Instructions for the task:
Write out, word for word, the stretch of the stop-motion effects interview from "We knew we were" through "achieve the look.".

Text segment:

— START —

We built the rain simulation. We actually built these drops modeled after what they did with the glycerin on set that they used for their rain drops. It had the same surface qualities and refraction properties. It stretched the same way. The idea was that it just became a seamless addition to the scene.

Guillermo would always ask for more interaction. He’d say, ‘Okay. This shot’s great. We just need three more drops. Have one hit his hat, have one hit here, and more drops dripping off his umbrella.’ The idea was making it all feel like, if they had the time, they would’ve put thousands of little drops on wires and put them in there and then moved them all and then moved them all again and shot it.

b&a: You mentioned you also simulated fire. What different kinds were there?

Aaron Weintraub: There’s so much stuff that you would just never think of. I mean, there’s fire in the explosion at the church and then the subsequent burning of it. There’s the fireplace in Geppetto’s house that Pinocchio puts his feet in. There’s the bonfire at the end when he is on the cross. There’s the explosion at the youth camp.

We knew we were going to have to do that digitally, although [animation supervisor] Brian Hansen did a practical test early on in pre-production where he took pieces of cheesecloth, wrapped them in armature wire and animated them flickering around. The DOP, Frank Passingham, set up a whole lighting system with flickering lights called the ‘Time Machine’. It was like gels on a wheel that were motion controlled and could be repeated. You’d have the flickering as a repeatable pass that you could do for every frame.

The fireplace fire was not a pyro sim at all. It was a cloth sim emulating this cheesecloth test. We actually modeled pieces of cloth, simulated it flickering around, and lit it and brought it into Nuke to achieve the look.

For explosions–typically in stop-motion, explosions are done with cotton, just big balls of cotton. So we emulated that. It was the same thing with the clouds. If you frame by frame through it, there’s little fibers, and it’s all meant to look like real cotton textured material, especially the clouds.

b&a: In terms of rig removal, what were the very specific challenges there?

Aaron Weintraub: The beauty of stop-motion, and this was one of these crazy aha moments, is that for every shot you can shoot multiple passes, and you can repeat everything. So you do your hero take or you map out your hero take and you know where the rigs are going to be. It’s like, ‘Okay, I’m going to need a clean plate for there. I need a clean plate over there.’ Your hero pass probably has a big chunk of the floor missing because that’s where the animator is popping in and out of every frame. So we have all these trap doors and half of the set is missing just for animator access. And then you do the hero take, then get rid of the puppets, put all the set back together, run it again, and that’s your clean plate.

The beauty is that you know everything is usually going to line up. Some problems did come up, these little things that you never thought you’d have to worry about. Especially, because it takes so long, day to day a set might shift slightly just because of moisture in the studio, so the tables that they’re shooting on, especially over a weekend. So splitting a shot from Friday to a Monday, you come back three days later, and things have just shifted enough to make it a bit of a nightmare or a headache for the paint and rig removal.

— END —

Data listing:
— START —

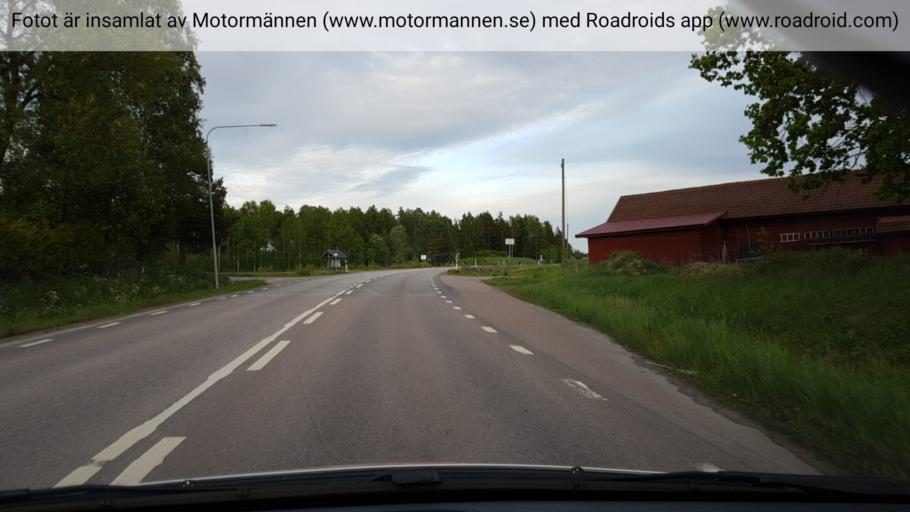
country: SE
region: Vaestmanland
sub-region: Kopings Kommun
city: Kolsva
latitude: 59.5868
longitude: 15.8632
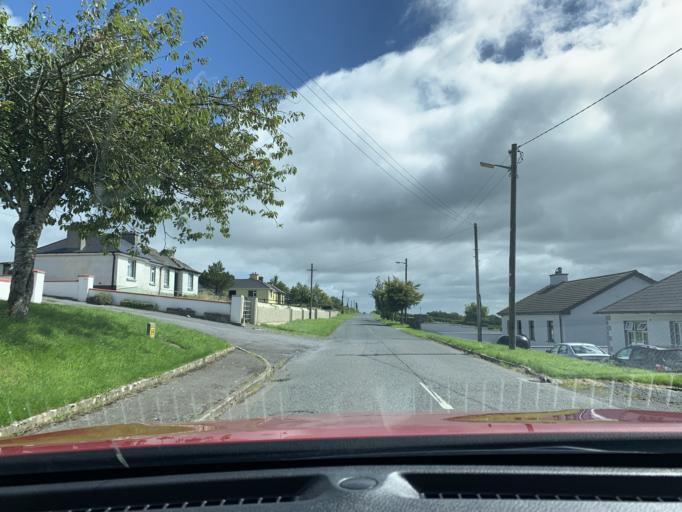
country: IE
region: Connaught
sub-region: County Leitrim
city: Carrick-on-Shannon
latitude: 53.8460
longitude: -8.1870
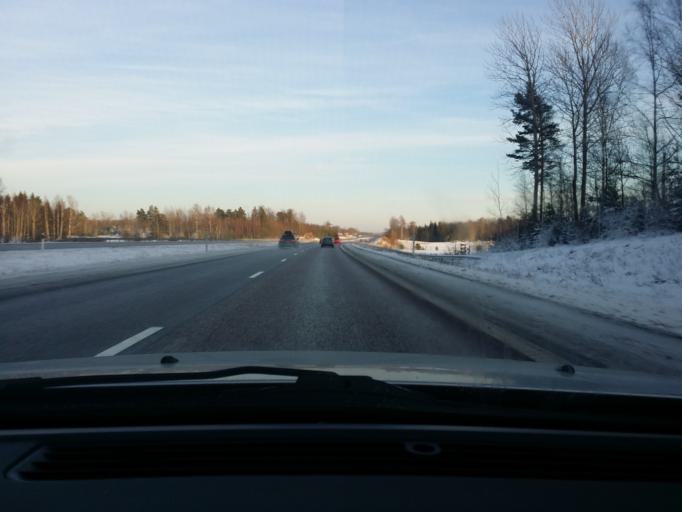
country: SE
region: OErebro
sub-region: Lindesbergs Kommun
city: Fellingsbro
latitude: 59.3226
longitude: 15.4818
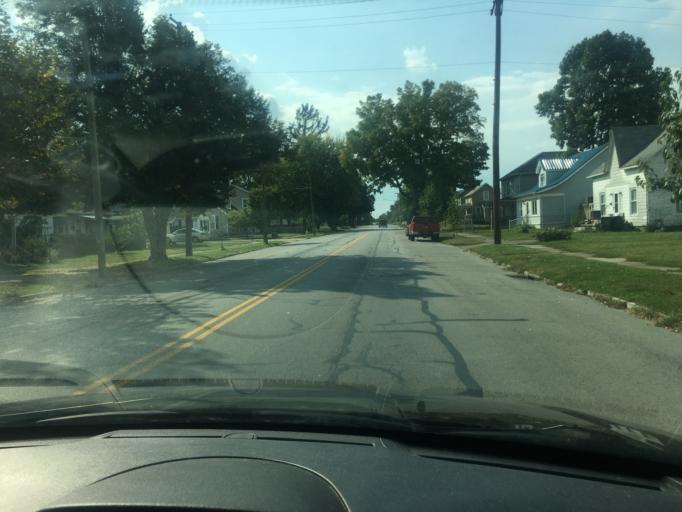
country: US
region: Ohio
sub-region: Champaign County
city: Urbana
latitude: 40.1091
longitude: -83.7675
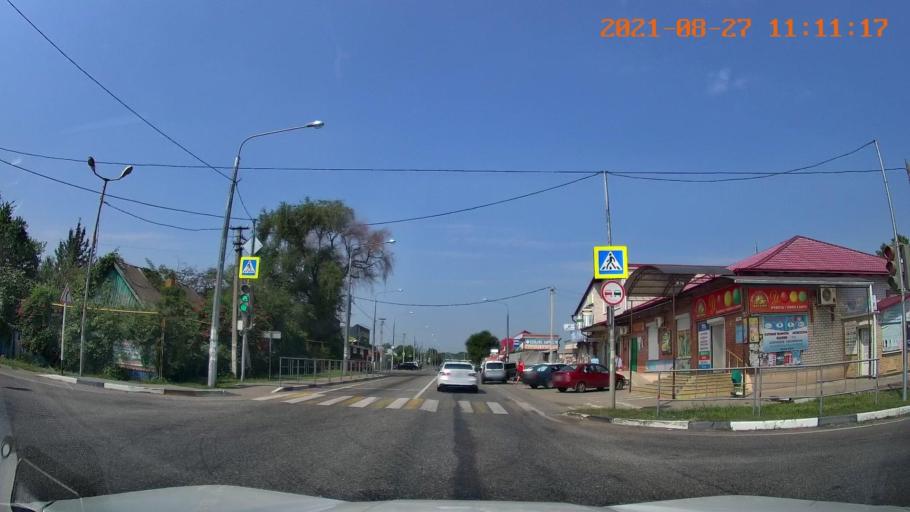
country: RU
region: Stavropol'skiy
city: Ivanovskoye
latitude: 44.5717
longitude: 41.8715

— END —

The output:
We knew we were going to have to do that digitally, although [animation supervisor] Brian Hansen did a practical test early on in pre-production where he took pieces of cheesecloth, wrapped them in armature wire and animated them flickering around. The DOP, Frank Passingham, set up a whole lighting system with flickering lights called the ‘Time Machine’. It was like gels on a wheel that were motion controlled and could be repeated. You’d have the flickering as a repeatable pass that you could do for every frame.

The fireplace fire was not a pyro sim at all. It was a cloth sim emulating this cheesecloth test. We actually modeled pieces of cloth, simulated it flickering around, and lit it and brought it into Nuke to achieve the look.